Originally posted October 03, 2013 by Andrea Davis on http://ebn.benefitnews.com
The federal government shutdown could delay much-anticipated guidance on a number of provisions of the Affordable Care Act.
“If the shutdown lasts a week or two, that could really throw a monkey wrench into the timing of guidance,” says Paul M. Hamburger, co-chair of Proskauer’s employee benefits, executive compensation and ERISA litigation practice center. “The biggest problem with the shutdown, vis-a-vis guidance on the ACA, is the ability to get all of this updated guidance from the DOL, HHS and IRS out there quickly before the end of this year.”
At issue is the need for updated guidance on the employer mandate. While the mandate has been delayed until 2015, employers need to start preparing for it now by figuring out how they’re going to accurately measure and report to the IRS on which employees qualify as full time workers.
Hamburger says update guidance was expected in November but the shutdown may delay it. Employers are “just going to have to sit and wait and hope that when the shutdown is over, the guidance will come out,” he says.
Also at stake, he says, is regulatory guidance related to certain coverage mandates coming into effect in 2014. The requirement that waiting periods cannot exceed 90 days, the elimination of pre-existing conditions exclusions and other coverage-related mandates “all need some additional guidance, presumably before 2014,” says Hamburger. “The shutdown is going to dramatically reduce the extent to which that guidance can come out.”
The end result could be more of a reliance on FAQ-type guidance, rather than the preferred way of issuing proposed regulations for review and comment followed by the publication of final rules.

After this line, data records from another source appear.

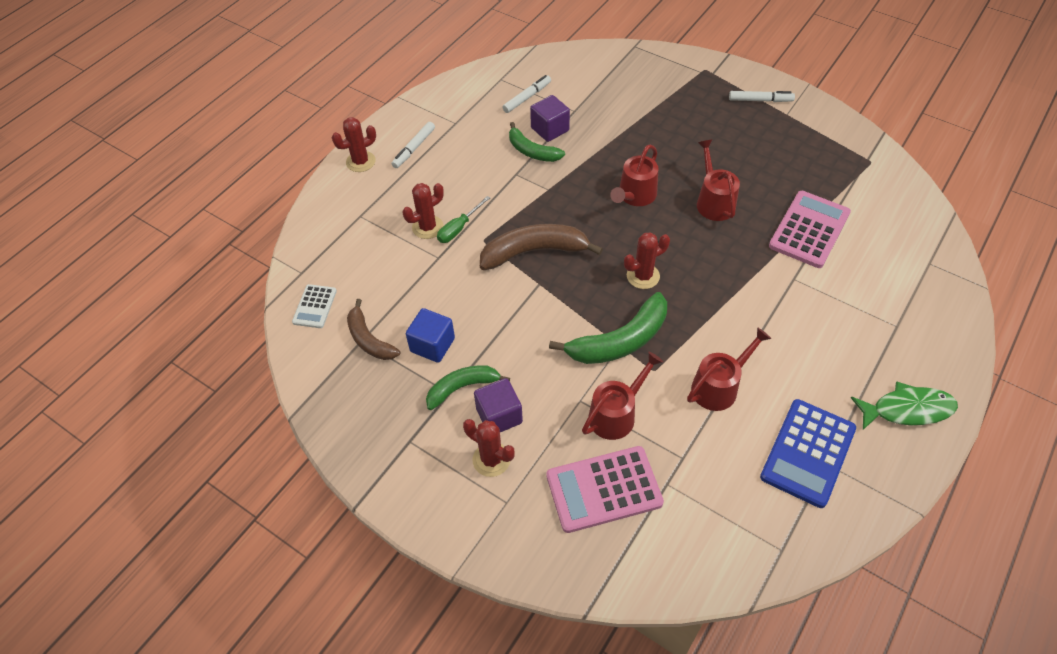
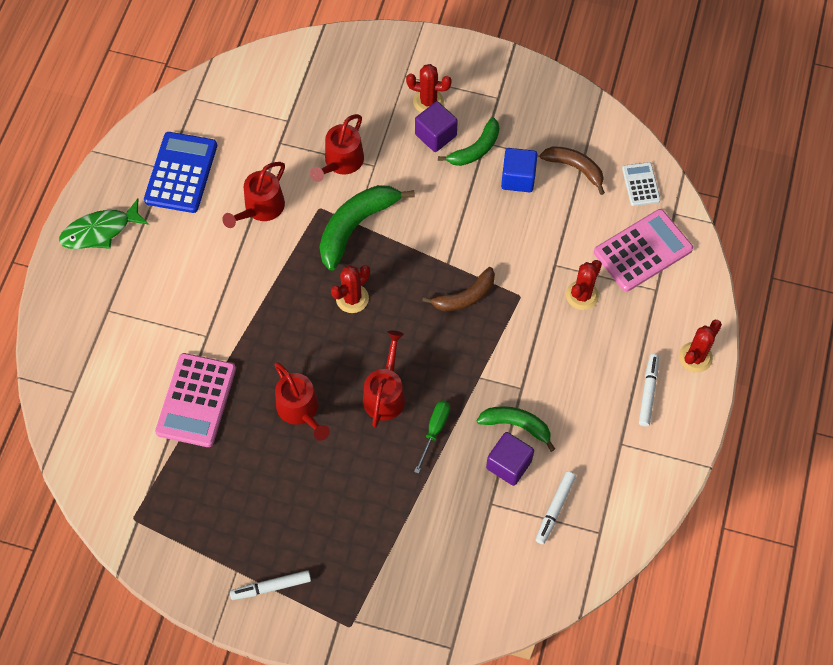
camera: 160 degrees right, 10 degrees up
(459, 228) = (550, 302): green screwdriver -> green screwdriver (434, 431)
(534, 251) = (465, 297): brown banana -> brown banana, size x0.64
(604, 489) = (335, 104): pink calculator -> pink calculator (643, 251)

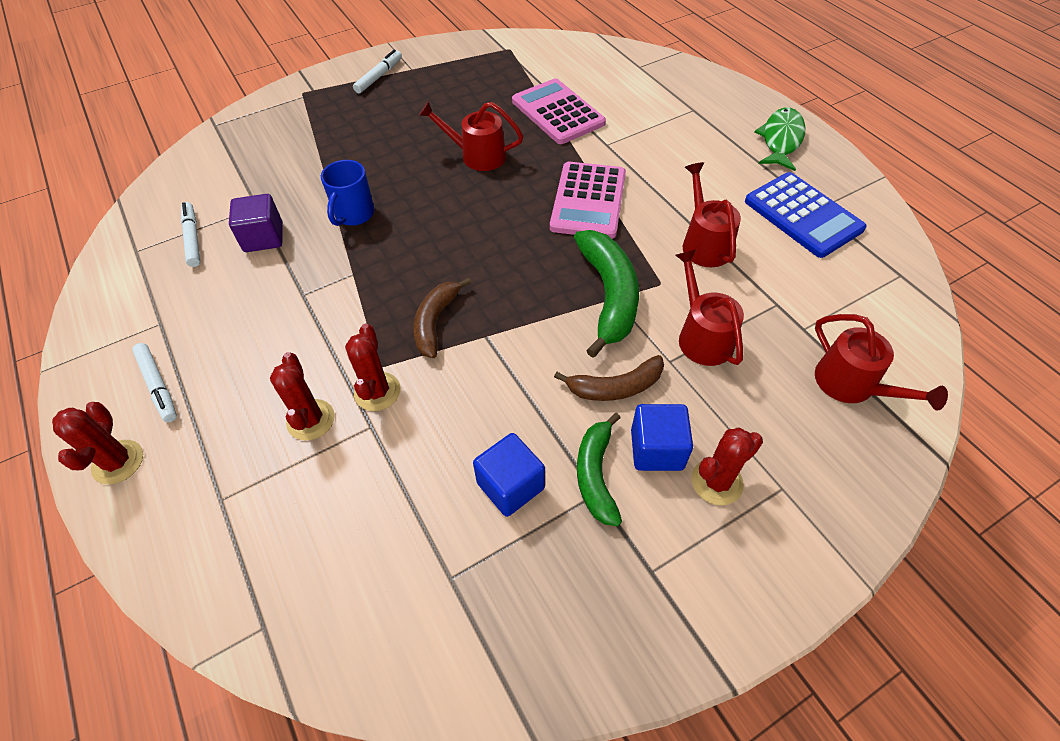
camera: 135 degrees right, 10 degrees down
(352, 298) = (535, 244): red cactus -> red cactus (377, 392)
(385, 394) = (423, 207): red watering can -> red watering can (852, 385)
(434, 431) = (354, 214): green screwdriver -> blue mug
(435, 135) = (657, 449): purple cube -> blue cube
(517, 425) = (281, 266): green banana -> none
(575, 168) = (454, 566): brown banana -> brown banana (615, 387)
(641, 184) = (345, 627): white calculator -> none
(643, 251) = (273, 533): pink calculator -> pink calculator (588, 201)

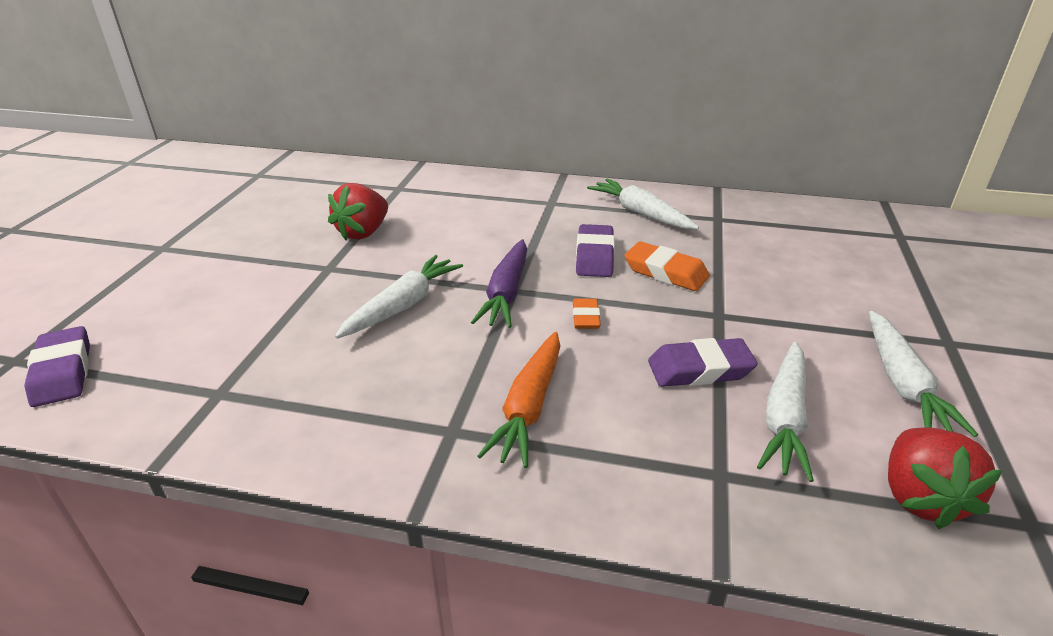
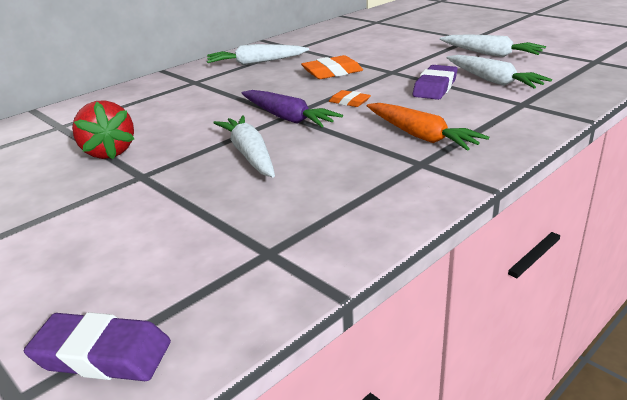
camera: 55 degrees left, 5 degrees down
(595, 256) = (285, 85): purple eraser -> none
(920, 497) = (567, 72): red strawberry -> none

What employers should be doing now, says Hamburger, is looking at those 2014 coverage mandates and figuring out how they’re going to comply, even in the absence of official guidance. In the case of waiting periods, for example, “there are proposed regulations out there and I think employers need to look at that carefully and decide how they’re going to exercise reasonably good faith in interpreting those rules based on their particular waiting period,” he says.